Record extracts Start Marker

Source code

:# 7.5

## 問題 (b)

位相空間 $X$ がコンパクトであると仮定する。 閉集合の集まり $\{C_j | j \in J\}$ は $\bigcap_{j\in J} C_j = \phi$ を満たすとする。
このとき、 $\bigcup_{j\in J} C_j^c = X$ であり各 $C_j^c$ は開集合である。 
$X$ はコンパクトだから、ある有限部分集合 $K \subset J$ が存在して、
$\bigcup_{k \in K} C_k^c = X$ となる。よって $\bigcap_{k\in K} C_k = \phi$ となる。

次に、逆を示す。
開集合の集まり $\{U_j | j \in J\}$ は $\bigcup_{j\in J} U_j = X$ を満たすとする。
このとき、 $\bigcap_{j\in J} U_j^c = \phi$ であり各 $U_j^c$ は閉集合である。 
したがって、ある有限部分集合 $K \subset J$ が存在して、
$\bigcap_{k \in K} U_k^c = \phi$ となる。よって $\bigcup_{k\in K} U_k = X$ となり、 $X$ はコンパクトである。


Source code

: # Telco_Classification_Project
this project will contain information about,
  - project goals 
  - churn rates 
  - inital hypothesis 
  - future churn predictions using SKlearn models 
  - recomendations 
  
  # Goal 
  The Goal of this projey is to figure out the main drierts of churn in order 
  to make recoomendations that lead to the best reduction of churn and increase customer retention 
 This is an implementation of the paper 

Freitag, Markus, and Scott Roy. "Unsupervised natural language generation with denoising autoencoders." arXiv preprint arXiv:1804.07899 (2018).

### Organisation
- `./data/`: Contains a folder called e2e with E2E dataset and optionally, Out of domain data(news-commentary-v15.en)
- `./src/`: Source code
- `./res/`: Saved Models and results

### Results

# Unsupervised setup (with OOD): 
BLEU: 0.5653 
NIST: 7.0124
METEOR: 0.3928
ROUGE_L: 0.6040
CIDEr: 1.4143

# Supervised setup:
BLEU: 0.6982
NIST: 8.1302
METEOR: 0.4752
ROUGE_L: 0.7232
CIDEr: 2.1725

Record extracts End Marker

Each record needs to be given again exactly.

— Solution below —
Source code

:# 7.5

## 問題 (b)

位相空間 $X$ がコンパクトであると仮定する。 閉集合の集まり $\{C_j | j \in J\}$ は $\bigcap_{j\in J} C_j = \phi$ を満たすとする。
このとき、 $\bigcup_{j\in J} C_j^c = X$ であり各 $C_j^c$ は開集合である。 
$X$ はコンパクトだから、ある有限部分集合 $K \subset J$ が存在して、
$\bigcup_{k \in K} C_k^c = X$ となる。よって $\bigcap_{k\in K} C_k = \phi$ となる。

次に、逆を示す。
開集合の集まり $\{U_j | j \in J\}$ は $\bigcup_{j\in J} U_j = X$ を満たすとする。
このとき、 $\bigcap_{j\in J} U_j^c = \phi$ であり各 $U_j^c$ は閉集合である。 
したがって、ある有限部分集合 $K \subset J$ が存在して、
$\bigcap_{k \in K} U_k^c = \phi$ となる。よって $\bigcup_{k\in K} U_k = X$ となり、 $X$ はコンパクトである。


Source code

: # Telco_Classification_Project
this project will contain information about,
  - project goals 
  - churn rates 
  - inital hypothesis 
  - future churn predictions using SKlearn models 
  - recomendations 
  
  # Goal 
  The Goal of this projey is to figure out the main drierts of churn in order 
  to make recoomendations that lead to the best reduction of churn and increase customer retention 
 This is an implementation of the paper 

Freitag, Markus, and Scott Roy. "Unsupervised natural language generation with denoising autoencoders." arXiv preprint arXiv:1804.07899 (2018).

### Organisation
- `./data/`: Contains a folder called e2e with E2E dataset and optionally, Out of domain data(news-commentary-v15.en)
- `./src/`: Source code
- `./res/`: Saved Models and results

### Results

# Unsupervised setup (with OOD): 
BLEU: 0.5653 
NIST: 7.0124
METEOR: 0.3928
ROUGE_L: 0.6040
CIDEr: 1.4143

# Supervised setup:
BLEU: 0.6982
NIST: 8.1302
METEOR: 0.4752
ROUGE_L: 0.7232
CIDEr: 2.1725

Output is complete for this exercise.